Properly, that didn’t occur, clearly.
I sat down with MIT professor Max Tegmark, the founder and president of FLI, to take inventory of what has occurred since. Listed here are highlights of our dialog.
On shifting the Overton window on AI threat: Tegmark informed me that in conversations with AI researchers and tech CEOs, it had change into clear that there was an enormous quantity of hysteria concerning the existential risk AI poses, however no one felt they might discuss it overtly “for concern of being ridiculed as Luddite scaremongerers.” “The important thing purpose of the letter was to mainstream the dialog, to maneuver the Overton window so that folks felt protected expressing these considerations,” he says. “Six months later, it’s clear that part was a success.”

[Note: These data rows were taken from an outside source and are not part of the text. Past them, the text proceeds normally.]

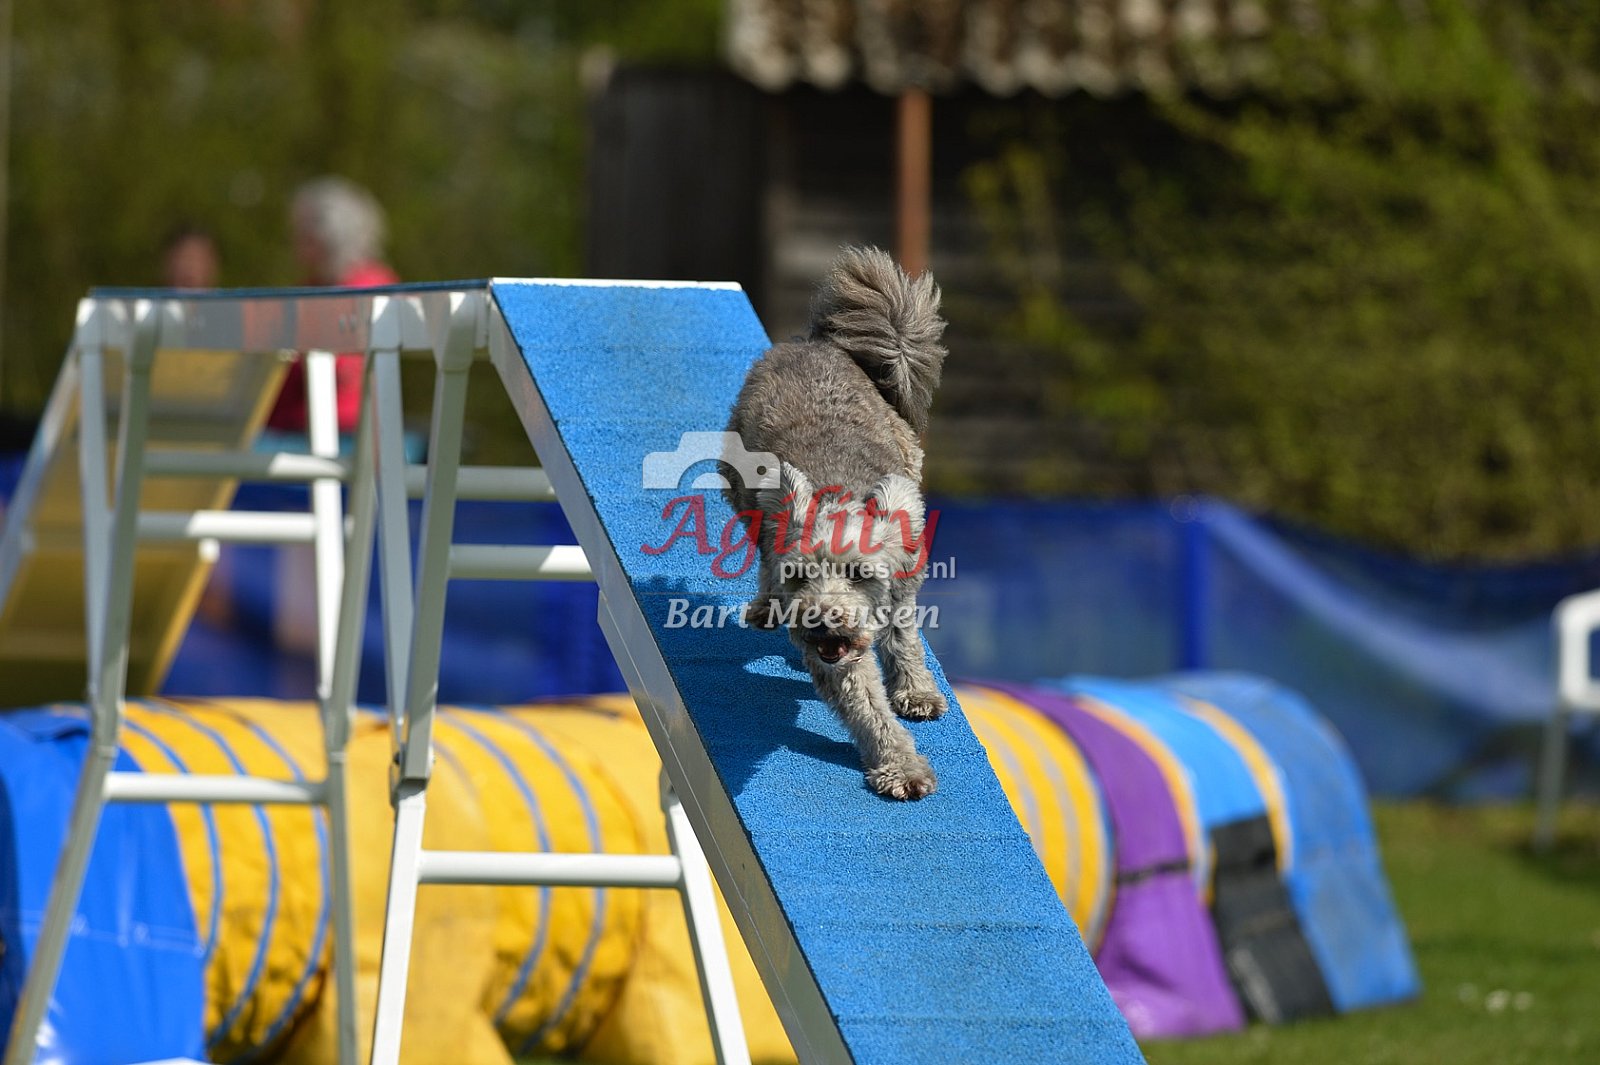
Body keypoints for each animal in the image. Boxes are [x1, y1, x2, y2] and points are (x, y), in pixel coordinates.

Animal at [724, 246, 948, 800]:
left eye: (860, 575)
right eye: (801, 576)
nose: (821, 622)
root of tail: (818, 342)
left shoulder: (904, 580)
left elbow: (905, 637)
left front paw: (916, 690)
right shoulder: (838, 658)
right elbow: (866, 705)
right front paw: (901, 767)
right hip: (744, 491)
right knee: (762, 548)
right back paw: (766, 606)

However that’s about it: “What’s not nice is that every one the businesses are nonetheless going full steam forward and we nonetheless don’t have any significant regulation in America. It seems like US policymakers, for all their discuss, aren’t going to go any legal guidelines this yr that meaningfully rein in probably the most harmful stuff.”
Why the federal government ought to step in: Tegmark is lobbying for an FDA-style company that will implement guidelines round AI, and for the federal government to pressure tech firms to pause AI improvement. “It’s additionally clear that [AI leaders like Sam Altman, Demis Hassabis, and Dario Amodei] are very involved themselves. However all of them know they’ll’t pause alone,” Tegmark says. Pausing alone could be “a catastrophe for his or her firm, proper?” he provides. “They only get outcompeted, after which that CEO will likely be changed with somebody who doesn’t wish to pause. The one manner the pause comes about is that if the governments of the world step in and put in place security requirements that pressure everybody to pause.”
So how about Elon … ? Musk signed the letter calling for a pause, solely to arrange a brand new AI firm referred to as X.AI to construct AI methods that will “perceive the true nature of the universe.” (Musk is an advisor to the FLI.) “Clearly, he desires a pause similar to a whole lot of different AI leaders. However so long as there isn’t one, he feels he has to additionally keep within the sport.”
Why he thinks tech CEOs have the goodness of humanity of their hearts: “What makes me suppose that they actually desire a good future with AI, not a nasty one? I’ve identified them for a few years. I discuss with them frequently. And I can inform even in personal conversations—I can sense it.”
Response to critics who say specializing in existential threat distracts from present harms: “It’s essential that those that care so much about present issues and those that care about imminent upcoming harms work collectively reasonably than infighting. I’ve zero criticism of people that concentrate on present harms. I feel it’s nice that they’re doing it. I care about these issues very a lot. If individuals have interaction in this type of infighting, it’s simply serving to Massive Tech divide and conquer all those that wish to actually rein in Massive Tech.”